Events move at ponderous pace in a film that is resolutely about a journey rather than a destination. Following a brother and sister living in the windswept village of Paradise, on the coast of Somalia, writer/director Mo Harawe’s feature debut is a determined attempt to find the normal, the mundane even, in a place that is usually portrayed in the media as anything but. Harawe, who was born in Mogadishu before emigrating to Austria at the age of 18 and subsequently studying film in Germany, has previously made short films including two set in Somalia; (2020), which bowed in Locarno, and (2022), which debuted in Berlin.
His first feature is also the first Somali film to screen in Cannes; something that should help it find an audience amongst fans of authentic world cinema at further festivals following its Un Certain Regard premiere. Harawe starts his film with a real-life English-language news bulletin about a US drone attack in Somalia, complete with on-screen explanatory graphics which makes the event look like a kind of video game.
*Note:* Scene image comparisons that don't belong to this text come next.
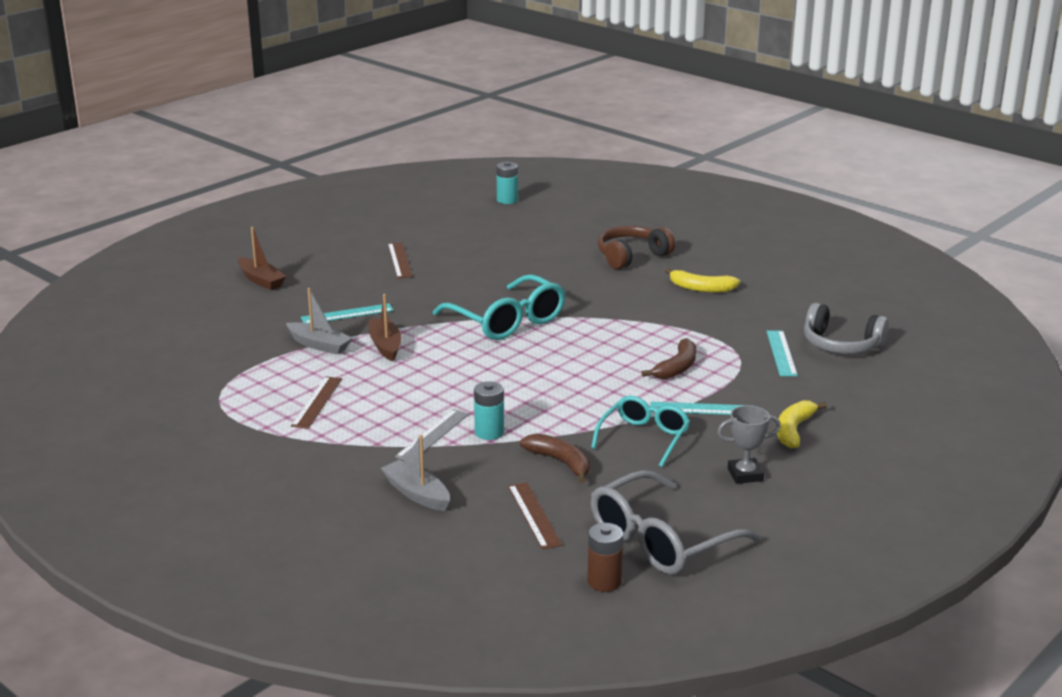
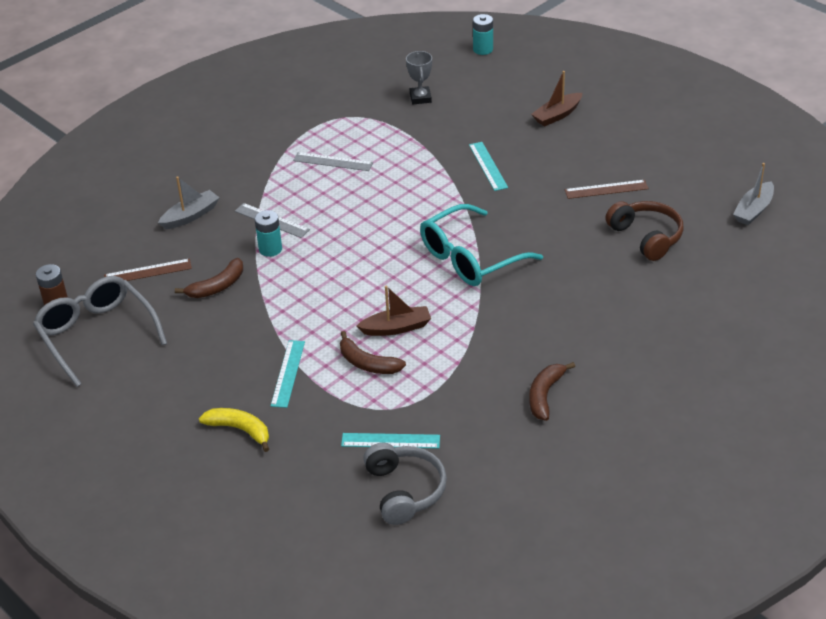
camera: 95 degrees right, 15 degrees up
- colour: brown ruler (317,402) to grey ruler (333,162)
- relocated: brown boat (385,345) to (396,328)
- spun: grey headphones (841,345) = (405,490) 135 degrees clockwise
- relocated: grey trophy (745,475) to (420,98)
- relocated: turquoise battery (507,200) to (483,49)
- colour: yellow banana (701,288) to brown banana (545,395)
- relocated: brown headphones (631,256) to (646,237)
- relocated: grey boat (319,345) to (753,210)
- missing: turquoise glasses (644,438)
Editor Joan Scrinzi then cuts straight to a dusty Somalian roadside, where men (and excavators) are digging graves in the dirt; this juxtaposition between the at-one-remove observations of Western outsiders and the lived experience of Somalians is the narrative impetus of the film.
One of these hardworking men is Mamargade (Ahmed Ali Farah), whose regular job of burying the dead — often those killed in drone attacks — is becoming less luc.